Asya Finansal Krizinden Küreselleşmeye Sonrası

2007-2008 mali krizinin ardından Kore ekonomisi, aynı yılın üçüncü çeyreğine göre dördüncü çeyrekte% 4,6 küçüldü. İronik olarak, ticaret politikasında daha önce kabul edilen reformlar bu süre zarfında olumsuz etkilendi. Sermaye piyasasının liberalleşmesi ve serbest dalgalı döviz kuru rejimine geçiş, yabancı yatırımcıların ve spekülatörlerin Kore sermaye piyasasından sermayeyi çekmesini kolaylaştırarak finansal istikrarı kötüleştirdi.

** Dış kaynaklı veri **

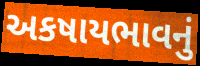
અકષાયભાવનું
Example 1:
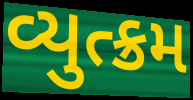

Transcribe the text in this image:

વ્યુત્ક્રમ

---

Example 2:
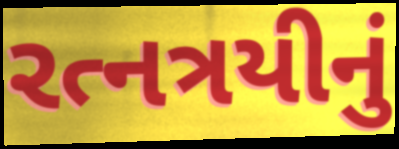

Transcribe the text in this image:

રત્નત્રયીનું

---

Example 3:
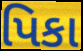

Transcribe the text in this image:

પિકા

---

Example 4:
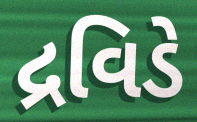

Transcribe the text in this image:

દ્રવિડે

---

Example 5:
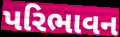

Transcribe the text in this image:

પરિભાવન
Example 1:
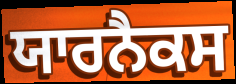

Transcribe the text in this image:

ਯਾਰਨੈਕਸ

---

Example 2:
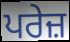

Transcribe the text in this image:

ਪਰੇਜ਼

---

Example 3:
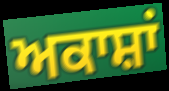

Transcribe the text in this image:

ਅਕਾਸ਼ਾਂ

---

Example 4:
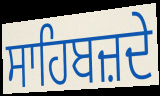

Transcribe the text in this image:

ਸਾਹਿਬਜ਼ਦੇ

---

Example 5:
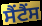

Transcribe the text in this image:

ਸੈਂਟੈਂਸ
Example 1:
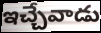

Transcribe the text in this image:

ఇచ్చేవాడు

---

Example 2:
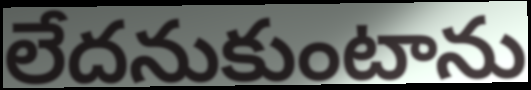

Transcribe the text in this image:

లేదనుకుంటాను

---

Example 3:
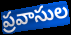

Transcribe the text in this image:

ప్రవాసుల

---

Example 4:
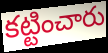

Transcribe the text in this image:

కట్టించారు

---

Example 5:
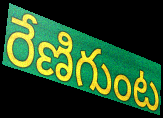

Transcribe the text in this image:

రేణిగుంట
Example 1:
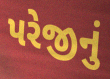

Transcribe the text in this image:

પરેજીનું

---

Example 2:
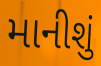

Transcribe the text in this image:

માનીશું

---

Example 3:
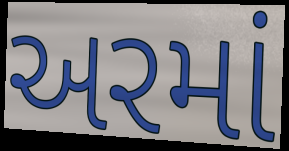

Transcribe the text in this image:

અરમાં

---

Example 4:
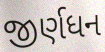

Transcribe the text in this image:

જીર્ણધન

2007-2008 mali krizinden sonra , Kore yeni bir politika başlattı , pazar tarafından yönlendirilen küreselleşmeye odaklanarak, uluslararası işbirliğine sürekli katılım yoluyla, ülke içi eksikliklerin giderilmesi ve şeffaflığı, hesap verebilirliği, esnekliği ve ekonominin genel rekabet gücünü artırma ihtiyacına odaklandı. ve bilgiye dayalı ekonomiye dönüşüm.

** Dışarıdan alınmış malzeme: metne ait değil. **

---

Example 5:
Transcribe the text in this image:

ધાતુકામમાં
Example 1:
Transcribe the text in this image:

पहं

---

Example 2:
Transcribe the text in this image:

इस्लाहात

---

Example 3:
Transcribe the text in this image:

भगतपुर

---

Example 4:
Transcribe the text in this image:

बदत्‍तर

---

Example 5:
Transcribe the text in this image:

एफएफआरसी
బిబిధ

Ticaret odaklı bir ülke ve DTÖ üyesi olarak Kore, çok taraflı ticaret serbestleştirmesinin güçlü bir destekçisi haline geldi. Kore hükümeti ayrıca 2007-2008 mali krizinden hızlı toparlanmanın çok taraflı ticaret anlaşmaları nedeniyle mümkün olduğunu iddia ediyor . Yakın zamana kadar Kore, iki taraflı veya bölgesel STA'lar bulunmayan az sayıdaki DTÖ üye ülkesinden biri olarak kaldı. Çok taraflı ticaret anlaşmalarındaki başarının ardından, Kore şimdi 2003'ten beri FTA ile ilgileniyor. FTA'ya girerek, Kore dünya çapında yeni pazarlara erişebilecek. STA'lar, tarife ve tarife dışı engeller gibi maliyetleri düşürür. Serbest ticaret anlaşması, rekabeti artırarak pazardaki etkinliği artırmakta ve ithal malların fiyatlarını aşağı çekmenin yanı sıra tüketicilerin tercihlerini çeşitlendirerek tüketici refahını artırmaktadır. Kore'nin dış ticarete olan yüksek bağımlılığı, ihracat pazarlarının güvence altına alınması ihtiyacı ve Kore ekonomisinin hızlandırılmış açılması ve yeniden yapılandırılması gibi kendi iç talebi gibi diğer faktörler de Kore'nin STA'lara gitme kararına iltifat etti. Kore ekonomisi üzerindeki etkilerini değerlendirmek zor olacaktır çünkü bu anlaşmalar son zamanlarda yürürlüğe girmiştir ve biz de aynı şekilde ampirikleri beklemek zorundayız.